В передней звякнул колокольчик.
- Прошу вас, Нансе, - промолвила королева.
Нансе удалился, послышались знакомые голоса. Затем в дверях возник король. За ним со странным видом, крадучись, следовал Таванн, будто отрезал Карлу путь к отступлению. Медина нервно коснулся лба, будто смахивая выступивший пот. Для дипломата он был нынче что-то уж очень нервозен.
Все встали. Атмосфера накалилась и зазвенела как тысяча сигнальных нитей, будто вот-вот произойдет убийство. Но ведь тут были и мать и брат предполагаемой жертвы. И вообще, должен заметить, цареубийство чрезвычайно вредное для здоровья хобби. Но чертовски бодрящее!..
Король резко остановился на пороге. Он явно не ожидал, что здесь будет столько народу. На лице Таванна, напротив, возникло что-то похожее на улыбку - в самом краешке искривившихся губ. В глазах мелькнуло удовлетворение и пропало. Стало быть, он знал, когда мы здесь появимся. Каждый шаг был просчитан.
На лице короля неожиданно тоже возникла хитрая полуулыбка. У меня вдруг зачесался язык, но я удержал его за зубами. Единственное, что я вдруг почувствовал, это что на самом деле в комнате нас только трое. А все эти так называемые союзники на самом деле понятия не имеют, на чьей они стороне. Это было не откровение, всего лишь острое ощущение, как чувство опасной игры, плотное, которое можно резать ножом.
- Так что же, вы решились, матушка? - с усмешкой промолвил король. Его глаза, казалось, с удовлетворением отметили присутствовавшего здесь бледного Медину. Присутствие Таванна он ощущал как надежную стену за спиной. На которую можно опереться, а не на ту, что отрезает путь.
- Да, сын мой, - ласково отозвалась королева. - Признаю, что вы были совершенно правы. Мир - это дар божий.
На лице короля мелькнуло изумление, его глаза еще раз быстро обшарили комнату, останавливаясь на каждом из присутствующих кроме Таванна и Нансе, стоявших сзади, но король не счел еще нужным оглядываться.
- Что это значит?
- Что войны не будет, - хладнокровно произнесла его мать. - Ни с католиками во Фландрии (Медина при этих словах задышал ровнее), ни с протестантами во Франции.

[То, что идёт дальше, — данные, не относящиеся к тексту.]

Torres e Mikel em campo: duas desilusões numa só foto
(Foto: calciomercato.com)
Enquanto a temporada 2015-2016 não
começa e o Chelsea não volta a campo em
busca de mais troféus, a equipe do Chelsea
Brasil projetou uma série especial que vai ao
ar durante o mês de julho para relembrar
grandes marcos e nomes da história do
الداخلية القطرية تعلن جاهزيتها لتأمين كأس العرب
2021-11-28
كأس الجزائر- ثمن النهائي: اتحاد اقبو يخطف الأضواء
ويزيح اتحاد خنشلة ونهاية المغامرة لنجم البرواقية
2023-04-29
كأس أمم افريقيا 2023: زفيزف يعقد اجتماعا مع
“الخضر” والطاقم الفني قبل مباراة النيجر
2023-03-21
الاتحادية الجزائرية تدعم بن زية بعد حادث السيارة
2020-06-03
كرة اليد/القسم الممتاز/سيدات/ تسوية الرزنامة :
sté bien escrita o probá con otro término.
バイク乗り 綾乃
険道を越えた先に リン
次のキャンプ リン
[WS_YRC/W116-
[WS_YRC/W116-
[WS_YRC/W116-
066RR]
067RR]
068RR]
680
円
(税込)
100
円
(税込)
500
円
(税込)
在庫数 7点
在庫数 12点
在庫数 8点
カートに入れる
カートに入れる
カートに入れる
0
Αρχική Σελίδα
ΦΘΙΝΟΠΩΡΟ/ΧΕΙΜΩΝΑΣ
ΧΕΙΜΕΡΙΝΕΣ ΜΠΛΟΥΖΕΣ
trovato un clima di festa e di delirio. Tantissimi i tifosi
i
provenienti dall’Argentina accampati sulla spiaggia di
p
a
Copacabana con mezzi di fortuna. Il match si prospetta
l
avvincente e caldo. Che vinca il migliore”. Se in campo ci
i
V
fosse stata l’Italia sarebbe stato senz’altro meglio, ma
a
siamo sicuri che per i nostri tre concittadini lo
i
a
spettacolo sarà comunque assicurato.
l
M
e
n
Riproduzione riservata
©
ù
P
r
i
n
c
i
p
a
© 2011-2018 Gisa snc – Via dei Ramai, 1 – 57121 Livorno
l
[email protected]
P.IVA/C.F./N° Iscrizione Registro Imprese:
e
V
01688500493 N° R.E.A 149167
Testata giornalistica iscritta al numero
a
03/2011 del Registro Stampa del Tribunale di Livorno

Лицо короля потемнело от гнева.
- Какого дьявола?!..
- Не правда ли, чудесен мир, сотворенный Господом? - все так же спокойно осведомилась королева Екатерина.
- Что? - король вытаращил глаза. - Да какого черта?!..
Он был готов слышать эти слова из любых уст, и они прозвучали бы для него как желанный пароль. Но не из уст собственной матери, да еще заявившей только что, что войны не будет.
- Сын мой, - торжественно произнесла королева-мать. - Вы только что спасли свою душу, жизнь и корону. Вы все еще истинный король Франции…
* * *
- Не может быть! - воскликнул я. - Именно так она и сказала?.. И он сказал именно это?! Так значит, он в полном порядке?
- Совершенно верно, - кивнул Рауль невозмутимо. - Пока что.
- Отлично! И что же дальше?..
- Король был так ошарашен и выбит из колеи ее словами, и тем, как затем все его снова почтительно поприветствовали, что сел и принялся с тревогой и вниманием выслушивать ее доводы, перемежающиеся внушениями и предостережениями от черной магии. Она назвала пару имен, которые ничего не сказали нам, но должно быть, сказали ему, бросила несколько странных намеков, сослалась на некие обстоятельства, и он действительно ее слушал.
- И к этому-то ты вел, намекая все время о каком-то цареубийстве?.. Ну, знаешь!
- Извини, - откликнулся Рауль с легким ехидством, - у нас все было не так остросюжетно, как ваши уличные кавалерийские бои. Исключительно психологическое напряжение. Поначалу, по крайней мере.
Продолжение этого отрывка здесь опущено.